Case Description/Methods: A 55-year-old male with no past medical history noticed some new onset alopecia, nail dystrophy, and a 25 pounds weight loss, and presented to the hospital with the chief complaint of uncontrolled non-bloody diarrhea. He denied any other systemic symptoms. After a negative initial workup, the patient was seen by GI who performed a “double scope” that showed findings suggestive of CCS, later confirmed on biopsy.
The patient was started on systemic steroid therapy followed by a “Steroid sparing regimen” (Mercaptopurine and 2 antihistamine medications). The patient responded well and reported weight gain and resolution of diarrhea, Alopecia, and nail dystrophy a few months later. The patient has been on this medication regimen for 12 years with no reported flares. Surveillance EGD and colonoscopy every 2 years since diagnosis has consistently shown a decreasing number of CCS polyps and eventual cocomplete resolution. The last scopes 2 years ago showed no polyps. We note that the patient was diagnosed with “membranous glomerulonephritis” one year after a CCS diagnosis, and “prostate cancer” 10 years post-diagnosis. Here we report a case of CCS 12 years in remission with close monitoring.
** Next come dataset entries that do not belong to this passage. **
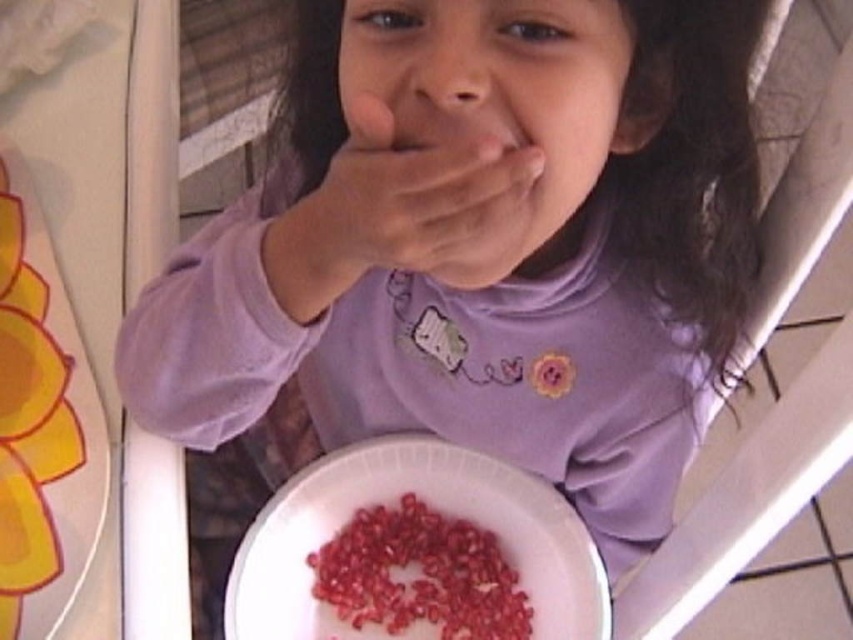
Question: Is pomegranate seeds at center positioned before red glossy pomegranate seeds at lower center?

Choices:
 (A) yes
 (B) no

Answer: (A)

Question: Which point appears farthest from the camera in this image?

Choices:
 (A) (364, 182)
 (B) (268, 602)

Answer: (B)

Question: Which point is closer to the camera?

Choices:
 (A) (358, 616)
 (B) (553, 490)

Answer: (B)

Question: Can you confirm if pomegranate seeds at center is positioned to the right of smooth skin hand at center?

Choices:
 (A) no
 (B) yes

Answer: (B)

Question: Can you confirm if smooth skin hand at center is positioned to the right of red glossy pomegranate seeds at lower center?

Choices:
 (A) no
 (B) yes

Answer: (A)

Question: Which point is closer to the camera taking this photo?

Choices:
 (A) [364, 500]
 (B) [386, 212]
 (C) [402, 504]

Answer: (B)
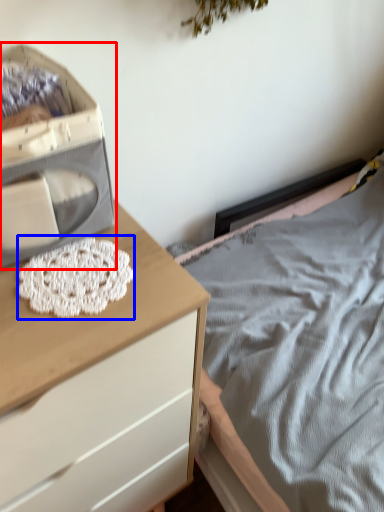
Question: Which object appears farthest to the camera in this image, storage box (highlighted by a red box) or lace (highlighted by a blue box)?

Choices:
 (A) storage box
 (B) lace

Answer: (B)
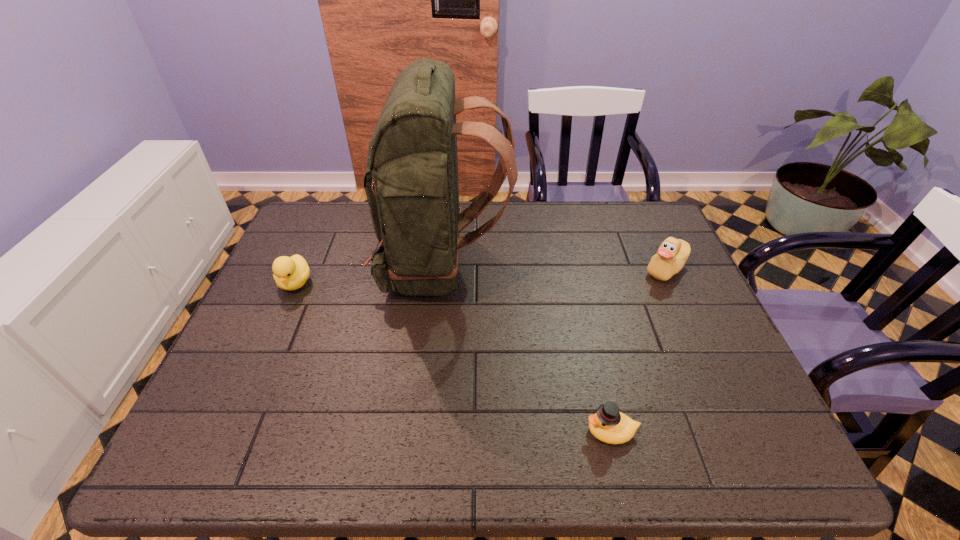
Where is `vacant space that satisfies the following two spatial constraints: 1. at the beak of the rightmost duck; 2. on the front-facing side of the leftmost duck`? vacant space that satisfies the following two spatial constraints: 1. at the beak of the rightmost duck; 2. on the front-facing side of the leftmost duck is located at coordinates (672, 283).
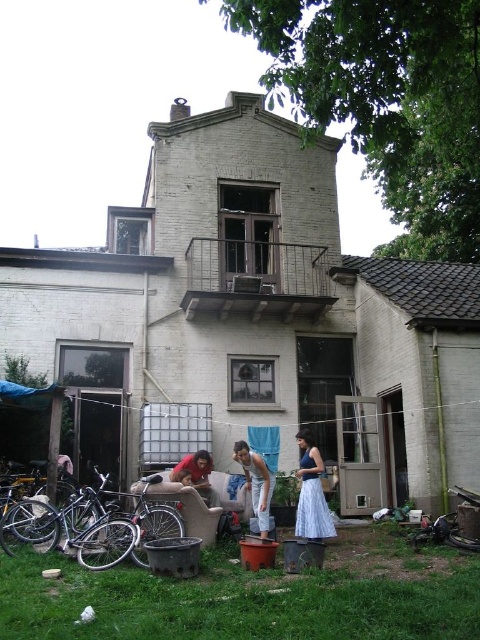
Which of these two, matte brown pot at lower center or shiny black bicycle at lower left, stands taller?

With more height is shiny black bicycle at lower left.

This screenshot has height=640, width=480. Describe the element at coordinates (253, 596) in the screenshot. I see `matte brown pot at lower center` at that location.

You are a GUI agent. You are given a task and a screenshot of the screen. Output one action in this format:
    pyautogui.click(x=<x>, y=<y>)
    Task: Click on the matte brown pot at lower center
    The width and height of the screenshot is (480, 640).
    Given the screenshot: What is the action you would take?
    pyautogui.click(x=253, y=596)

Does matte brown pot at lower center have a lesser width compared to matte red shirt at center?

In fact, matte brown pot at lower center might be wider than matte red shirt at center.

From the picture: Who is higher up, matte brown pot at lower center or matte red shirt at center?

matte red shirt at center is above.

Where is `matte brown pot at lower center`? The height and width of the screenshot is (640, 480). matte brown pot at lower center is located at coordinates (253, 596).

What do you see at coordinates (124, 529) in the screenshot?
I see `silver metallic bicycle at lower left` at bounding box center [124, 529].

Between point (78, 557) and point (193, 486), which one is positioned in front?

Point (78, 557) is in front.

Identify the location of silver metallic bicycle at lower left. (124, 529).

You are a GUI agent. You are given a task and a screenshot of the screen. Output one action in this format:
    pyautogui.click(x=<x>, y=<y>)
    Task: Click on the silver metallic bicycle at lower left
    Image resolution: width=480 pixels, height=640 pixels.
    Given the screenshot: What is the action you would take?
    pyautogui.click(x=124, y=529)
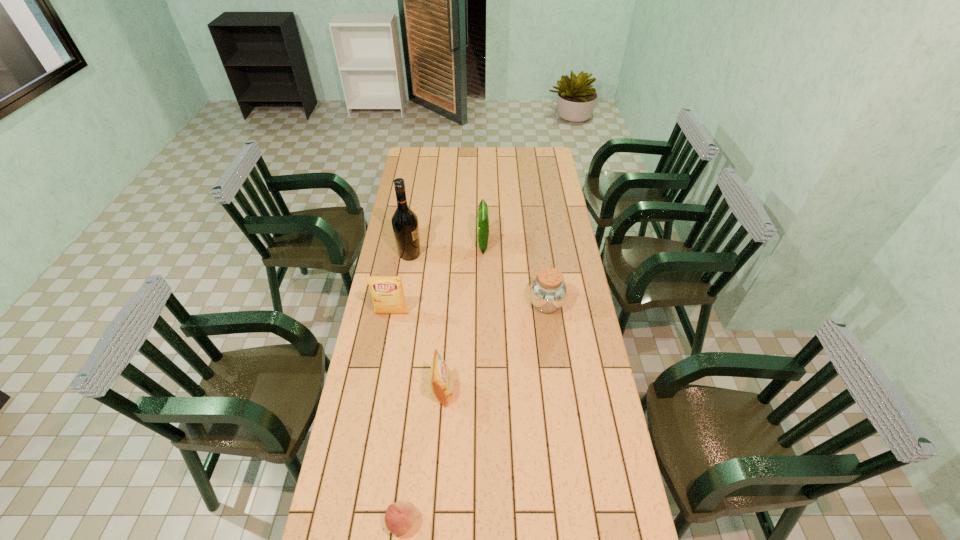
Where is `vacant space that's between the shortest object and the rightmost object`? Image resolution: width=960 pixels, height=540 pixels. vacant space that's between the shortest object and the rightmost object is located at coordinates (474, 413).

Locate an element on the screen. This screenshot has height=540, width=960. vacant area between the jar and the leftmost crisp (potato chip) is located at coordinates (468, 309).

Where is `free point between the leftmost crisp (potato chip) and the farthest crisp (potato chip)`? This screenshot has width=960, height=540. free point between the leftmost crisp (potato chip) and the farthest crisp (potato chip) is located at coordinates (438, 279).

Where is `vacant point located between the nearest crisp (potato chip) and the second farthest crisp (potato chip)`? Image resolution: width=960 pixels, height=540 pixels. vacant point located between the nearest crisp (potato chip) and the second farthest crisp (potato chip) is located at coordinates (418, 353).

Locate which object is the fourth closest to the second nearest object. Please provide its 2D coordinates. Your answer should be formatted as a tuple, i.e. [(x, y)], where the tuple contains the x and y coordinates of a point satisfying the conditions above.

[(405, 225)]

This screenshot has width=960, height=540. In order to click on object that can be found as the fifth closest to the nearest crisp (potato chip) in this screenshot , I will do `click(483, 224)`.

The width and height of the screenshot is (960, 540). I want to click on crisp (potato chip) that is the second closest to the second nearest crisp (potato chip), so click(x=483, y=224).

Locate which crisp (potato chip) ranks in proximity to the farthest crisp (potato chip). Please provide its 2D coordinates. Your answer should be formatted as a tuple, i.e. [(x, y)], where the tuple contains the x and y coordinates of a point satisfying the conditions above.

[(387, 292)]

Locate an element on the screen. The height and width of the screenshot is (540, 960). free point that satisfies the following two spatial constraints: 1. on the front-facing side of the second object from right to left; 2. on the left side of the jar is located at coordinates (484, 304).

This screenshot has height=540, width=960. I want to click on vacant region that satisfies the following two spatial constraints: 1. on the front of the peach with the logo; 2. on the right side of the leftmost crisp (potato chip), so click(x=354, y=522).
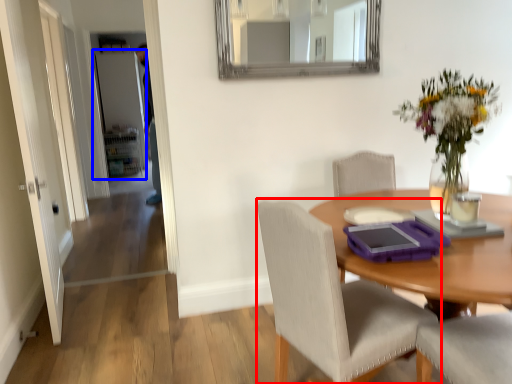
Question: Which object appears closest to the camera in this image, chair (highlighted by a red box) or door (highlighted by a blue box)?

Choices:
 (A) chair
 (B) door

Answer: (A)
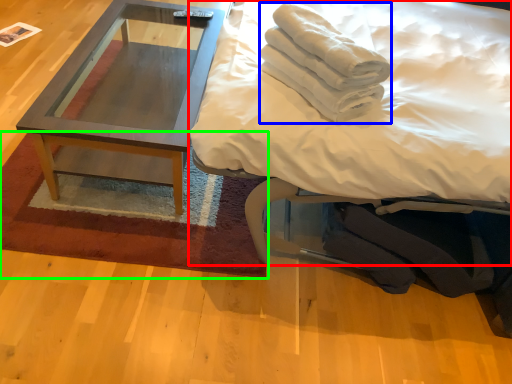
Question: Which object is the closest to the bed (highlighted by a red box)? Choose among these: material (highlighted by a blue box) or mat (highlighted by a green box).

Choices:
 (A) material
 (B) mat

Answer: (A)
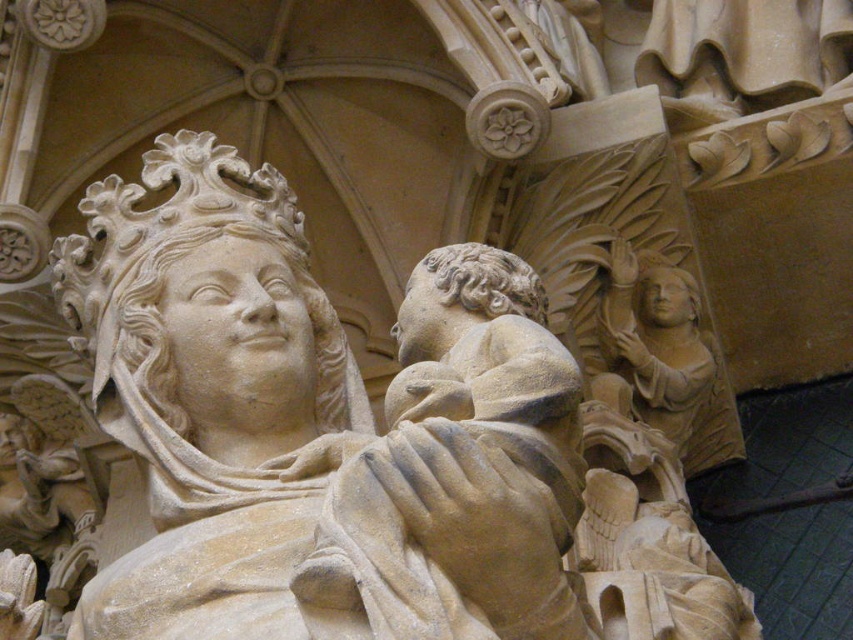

Discussion: CCS is a rare GI disease with no clear causality profile. Current medical literature classifies the disease prognosis as poor. Here we report a case of CCS that was successfully managed and closely monitored for over 12 years. The success achieved in this case may provide some reassurance on available effective therapy. Moreover, this case may suggest that available current medical therapy like the regimen used in this case might improve the prognosis of CCS
Figure: Figure 1: (A-B) Multiple small sessile polyps in the stomach and duodenum. (C) Multiple small erythematous sessile polyps were throughout the colon. (D) Hypoechoic heterogeneous polyps arising from the mucosal layer; No perigastric lymph nodes. (E)Onychodystrophy
Disclosures:
Abdulla Nasser indicated no relevant financial relationships.
Mohammed Barawi indicated no relevant financial relationships.
Abdulla Nasser, MD1, Mohammed Barawi, MD2. P1991 - A Twelve-Year Follow-Up of Cronkhite-Canada Syndrome, ACG 2023 Annual Scientific Meeting Abstracts. Vancouver, BC, Canada: American College of Gastroenterology.